David K. Rehr holds an M.A. and Ph.D. in economics from George Mason University, as well as a B.S. in Business Administration from Saint John's University. He has nearly 25 years experience in regulatory and anti-trust issues. Previous experience includes serving as a professional staff member of the House Small Business Subcommittee on Antitrust and Restraint of Trade, director of federal government relations for the National Federation of Independent Business, and President of the National Beer Wholesalers Association.

The issue we are here to talk about today is of tremendous importance. It affects

not only the future of satellite radio in America, but portends great potential harm to the

American public and to the many benefits of free local radio broadcasting.

XM AND SIRIUS ARE ASKING FOR A GOVERNMENT SANCTIONED
MONOPOLY

As I explain below, the proposed merger of XM Radio Inc. and Sirius Satellite Radio Inc. must be rejected. Public policy should never allow one entity to acquire statesanctioned, monopoly control over the 25 MHz of spectrum allocated to satellite radio service.
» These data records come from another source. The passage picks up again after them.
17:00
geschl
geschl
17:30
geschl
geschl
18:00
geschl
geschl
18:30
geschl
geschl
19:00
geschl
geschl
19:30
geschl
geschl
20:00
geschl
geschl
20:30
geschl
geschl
Such a merged entity would control several hundred channels of radio programming in every local market in this country without any realistic check on its ability to assert market power.

One can easily see what XM and Sirius are really asking for here. They want the ability to set subscription prices for national satellite radio service without constraint from a competing service. They want to eliminate the need to compete with another national service provider to acquire programming and talent that wish to reach the national audio market. They want the ability to demand exclusive access to attractive programming, such as sporting events. And, they want to reduce the need to spend money on innovative service and equipment for consumers.

The downsides of a government sanctioned monopoly are clear. Monopolists have the ability to raise prices and discriminate. As we saw in the telephone world for many years, monopoly providers do not respond quickly to consumer needs and wants.